Use of a bacteriocin produced by Pediococcus acidilactici to inhibit Listeria monocytogenes associated with fresh meat.

作者信息

Nielsen J W, Dickson J S, Crouse J D

机构信息

Roman L. Hruska U.S. Meat Animal Research Center, U.S. Department of Agriculture, Clay Center, Nebraska 68933.

出版信息

Appl Environ Microbiol. 1990 Jul;56(7):2142-5. doi: 10.1128/aem.56.7.2142-2145.1990.

Abstract

A bacteriocin produced by Pediococcus acidilactici had an inhibitory and bactericidal effect on Listeria monocytogenes associated with fresh meat. MICs were significantly lower than minimum killing concentrations.

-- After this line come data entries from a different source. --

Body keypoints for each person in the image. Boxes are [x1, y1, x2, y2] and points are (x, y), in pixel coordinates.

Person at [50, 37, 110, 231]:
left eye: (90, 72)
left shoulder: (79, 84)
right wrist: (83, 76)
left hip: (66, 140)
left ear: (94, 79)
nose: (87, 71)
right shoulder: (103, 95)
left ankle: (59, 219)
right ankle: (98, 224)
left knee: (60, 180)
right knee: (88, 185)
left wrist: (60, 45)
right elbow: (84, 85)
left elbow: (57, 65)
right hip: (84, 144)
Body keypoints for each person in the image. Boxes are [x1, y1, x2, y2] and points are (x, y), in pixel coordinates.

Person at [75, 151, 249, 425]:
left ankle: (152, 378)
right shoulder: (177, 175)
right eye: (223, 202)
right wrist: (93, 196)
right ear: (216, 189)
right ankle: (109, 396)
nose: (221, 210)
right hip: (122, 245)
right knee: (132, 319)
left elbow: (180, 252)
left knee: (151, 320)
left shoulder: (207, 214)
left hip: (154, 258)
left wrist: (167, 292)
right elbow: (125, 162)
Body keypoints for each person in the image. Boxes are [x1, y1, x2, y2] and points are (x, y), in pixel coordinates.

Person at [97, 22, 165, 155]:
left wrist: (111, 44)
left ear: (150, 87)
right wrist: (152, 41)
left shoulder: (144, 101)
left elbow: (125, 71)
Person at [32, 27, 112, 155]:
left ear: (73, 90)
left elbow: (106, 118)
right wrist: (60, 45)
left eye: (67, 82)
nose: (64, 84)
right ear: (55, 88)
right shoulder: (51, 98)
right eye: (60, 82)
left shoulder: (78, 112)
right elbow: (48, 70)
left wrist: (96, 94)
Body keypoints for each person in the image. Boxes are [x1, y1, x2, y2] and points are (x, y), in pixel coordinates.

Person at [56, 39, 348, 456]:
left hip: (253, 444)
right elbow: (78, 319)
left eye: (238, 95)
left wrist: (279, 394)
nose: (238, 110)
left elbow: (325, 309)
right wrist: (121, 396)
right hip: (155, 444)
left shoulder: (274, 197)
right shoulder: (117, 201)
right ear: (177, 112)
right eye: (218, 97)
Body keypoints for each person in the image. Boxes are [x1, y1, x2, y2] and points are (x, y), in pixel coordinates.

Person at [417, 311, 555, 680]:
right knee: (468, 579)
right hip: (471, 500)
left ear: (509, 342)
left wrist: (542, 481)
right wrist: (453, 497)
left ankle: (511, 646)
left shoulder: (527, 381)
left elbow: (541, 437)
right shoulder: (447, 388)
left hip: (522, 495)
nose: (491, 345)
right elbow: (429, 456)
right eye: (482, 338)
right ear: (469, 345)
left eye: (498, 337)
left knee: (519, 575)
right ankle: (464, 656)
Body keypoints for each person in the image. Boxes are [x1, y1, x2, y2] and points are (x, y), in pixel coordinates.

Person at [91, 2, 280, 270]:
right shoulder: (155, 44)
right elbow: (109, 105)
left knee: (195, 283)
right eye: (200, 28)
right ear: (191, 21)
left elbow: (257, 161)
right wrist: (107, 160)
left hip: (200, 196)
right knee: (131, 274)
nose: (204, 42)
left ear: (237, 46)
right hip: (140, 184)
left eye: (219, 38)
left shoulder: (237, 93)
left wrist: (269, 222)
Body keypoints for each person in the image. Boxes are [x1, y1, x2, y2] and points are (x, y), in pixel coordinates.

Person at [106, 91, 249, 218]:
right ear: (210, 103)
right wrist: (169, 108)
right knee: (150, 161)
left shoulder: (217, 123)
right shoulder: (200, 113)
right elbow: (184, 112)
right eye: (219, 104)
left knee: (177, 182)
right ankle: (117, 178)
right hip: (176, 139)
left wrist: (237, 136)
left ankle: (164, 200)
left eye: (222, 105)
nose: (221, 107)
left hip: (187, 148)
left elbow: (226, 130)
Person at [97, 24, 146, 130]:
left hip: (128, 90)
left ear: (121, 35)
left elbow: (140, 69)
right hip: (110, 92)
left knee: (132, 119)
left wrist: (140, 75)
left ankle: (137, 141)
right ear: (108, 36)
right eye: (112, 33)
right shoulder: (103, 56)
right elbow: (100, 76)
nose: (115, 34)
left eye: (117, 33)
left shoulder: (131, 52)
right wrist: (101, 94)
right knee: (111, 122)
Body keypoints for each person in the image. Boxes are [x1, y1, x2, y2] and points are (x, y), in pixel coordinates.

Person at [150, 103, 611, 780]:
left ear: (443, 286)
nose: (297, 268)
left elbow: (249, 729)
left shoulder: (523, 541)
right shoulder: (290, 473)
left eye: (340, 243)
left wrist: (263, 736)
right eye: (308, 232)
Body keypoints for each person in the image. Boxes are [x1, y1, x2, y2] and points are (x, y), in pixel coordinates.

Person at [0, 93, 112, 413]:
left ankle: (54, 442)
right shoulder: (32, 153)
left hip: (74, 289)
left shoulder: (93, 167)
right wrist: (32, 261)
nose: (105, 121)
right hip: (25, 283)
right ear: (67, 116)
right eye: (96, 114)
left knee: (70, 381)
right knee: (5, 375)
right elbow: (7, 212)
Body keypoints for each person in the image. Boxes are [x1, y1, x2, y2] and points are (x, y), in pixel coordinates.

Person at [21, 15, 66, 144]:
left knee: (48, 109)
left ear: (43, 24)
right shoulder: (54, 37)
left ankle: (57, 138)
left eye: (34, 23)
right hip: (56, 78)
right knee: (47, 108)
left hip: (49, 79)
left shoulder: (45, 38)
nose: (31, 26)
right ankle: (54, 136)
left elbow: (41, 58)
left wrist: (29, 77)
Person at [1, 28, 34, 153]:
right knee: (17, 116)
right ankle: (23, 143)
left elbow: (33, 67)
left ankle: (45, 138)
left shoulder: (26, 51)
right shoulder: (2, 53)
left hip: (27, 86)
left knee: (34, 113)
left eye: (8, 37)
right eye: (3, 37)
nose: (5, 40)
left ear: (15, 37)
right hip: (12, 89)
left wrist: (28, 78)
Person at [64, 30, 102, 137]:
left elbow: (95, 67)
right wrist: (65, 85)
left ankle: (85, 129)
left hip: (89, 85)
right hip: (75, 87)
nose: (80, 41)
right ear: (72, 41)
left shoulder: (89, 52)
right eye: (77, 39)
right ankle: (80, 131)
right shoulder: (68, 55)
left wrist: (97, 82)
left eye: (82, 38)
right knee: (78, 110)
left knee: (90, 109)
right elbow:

When meat was inoculated with L. monocytogenes, the bacteriocin reduced the number of attached bacteria in 2 min by 0.5 to 2.2 log cycles depending upon bacteriocin concentration. Meat treated initially with the bacteriocin resulted in attachment of 1.0 to 2.5 log cycles fewer bacteria than that attained with the control. The bacteriocin, after 28 days of refrigerated storage on meat surfaces, was stable and exhibited an inhibitory effect on L. monocytogenes.

摘要

嗜酸乳杆菌产生的一种细菌素对与鲜肉相关的单核细胞增生李斯特菌具有抑制和杀菌作用。最低抑菌浓度显著低于最低杀菌浓度。当肉接种单核细胞增生李斯特菌时,根据细菌素浓度,细菌素在2分钟内可使附着细菌数量减少0.5至2.2个对数周期。最初用细菌素处理的肉比对照组附着的细菌少1.0至2.5个对数周期。该细菌素在肉表面冷藏储存28天后仍保持稳定,并对单核细胞增生李斯特菌具有抑制作用。